Canadian banks raise fixed rates to 4.5%. How does it affect your finances and home prices?
After a hike in bond yields seen last week, Canadian banks keep raising their fixed mortgage rates.
RBC, TD and BMO raised their 5-year fixed rates by 0.20-0.25% to 4.39%.
Such a decision follows an almost 0.10% increase in the Government of Canada 5-year bond yield, which affects 5-year fixed rates. On Friday, the 5-year bond yield reached an 11-year high of 2.93%. Since the start of 2022, bond yields have gone up by more than 1.65%.
It means fixed rates rose by about 0.40% in just a month. To make it clear, a 0.50% rate hike increases a monthly payment by almost $24-25 per $100,000 of debt (in case of a 25-year amortization).
Although it will not affect most borrowers with fixed rates, new borrowers and those renewing a mortgage will face much higher rates than just a few months ago.
As fixed rates keep growing, variable rates will probably go up again following the central bank’s next rate meeting on June 1, when another half per cent hike is expected. This would lead prime rate (the rate upon which variable rate mortgages and lines of credit are calculated) to 3.70%.
How will growing interest rates affect mortgage borrowers?
“As the rates are rising and the forecasts of the overnight rate reaching 2% by October looking quite conservative already, borrowing costs will also go up, increasing the average Canadian household’s debt payments by almost $2,000 next year,” – noted economists from RBC Economics.
“This will weaken spending power, especially in case of the lowest earning category of households which spend 22% of their after-tax income on debt servicing,” – they add.
Meanwhile, according to RBC, the pandemic helped increase savings among Canadian households.
“The pandemic may have raised debts, but it also left Canadian households sitting on $300 billion in savings,” – the RBC economists believe. “That’s a strong backstop, which is enough to cover almost a year and a half of total Canadian household debt payments.”
How will higher interest rates affect real estate prices?
Although the recent data showed home sales were down in April, real estate prices have remained steady in most of the country outside of Ontario.
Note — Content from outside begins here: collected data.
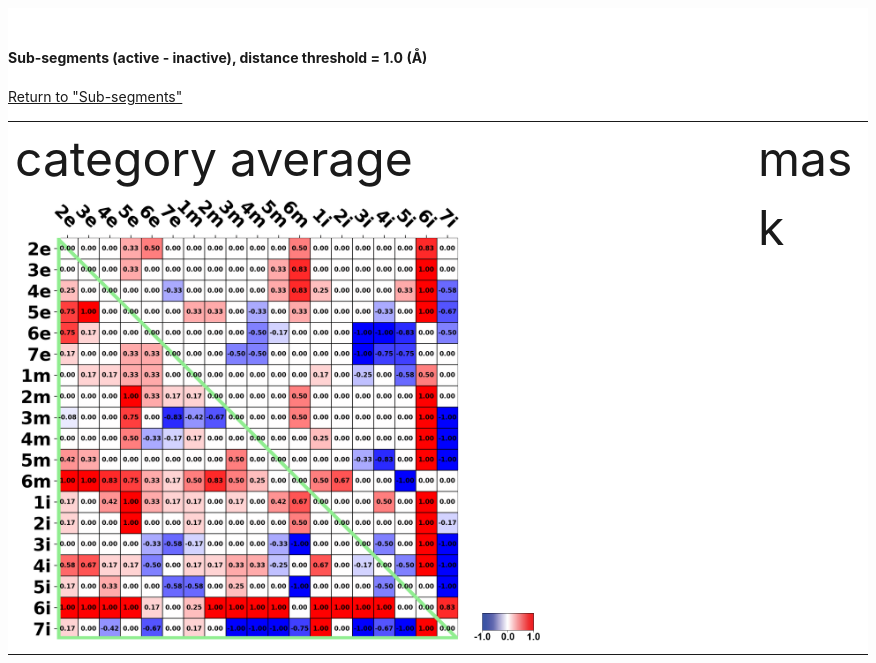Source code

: <a name="pia_distmatsub-segments1_0"></a><br>
#### Sub-segments (active - inactive), distance threshold = 1.0 (Å)<br>
[Return to "Sub-segments"](#Sub-segments)<br>
<table><tr>
<td><font size ="20">category average</font>
<img src="../../aminergic_receptors_2023-03/heatmaps_aminergic/dopaminergic/subfamily_pia_distmat/combine_pia_distmat_norm_cutoff_1.0.png" alt="drawing" width="450"/>
<img src="color_ramp.png" alt="drawing" width="75"/></td>
<td><font size ="20">mask</font>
In the GTA, average prices have been down by almost 6%, although benchmark prices often react to changes later, so more price drops are almost guaranteed over the next months.
“Tomorrow’s homebuyers will have more difficulties with paying today’s prices if they’re paying 5% on their mortgage and not 2% like just a few months ago, or 1% a year ago,” – says real estate analyst John Pasalis, president of Realosophy Realty.
He says some don’t consider it a problem, as many borrowers have been qualifying at a stress test rate of at least 5.25%. However, he says it’s an oversimplification.
Today, the mortgage stress test is used to qualify borrowers at the greater of the contract rate plus 2% or the benchmark rate, which is 5.25% now.
“These are dynamic measures so they will change when rates do. It means the stress test will also go up, reducing the amount of debt a buyer can take on,” – Pasalis says, noting that the contract rate affects how much debt the borrower is ready to take on.
“A buyer who qualifies for a $1M mortgage may be ready to take on that much debt in case of a 1.75% interest rate, but not when the rate goes up to 4%, because under the higher rate the mortgage payment would be about $1,100 per month higher,” – he explained.
So if the rates keep growing, Pasalis says he “would not be surprised if we see home prices decline during the next 9-18 months due to homebuyers being unwilling or unable to pay today’s prices at tomorrow’s higher rates.”
Nevertheless, he says any price drop would “probably be temporary due to long-term fundamental factors that have been pushing home prices in Toronto up.”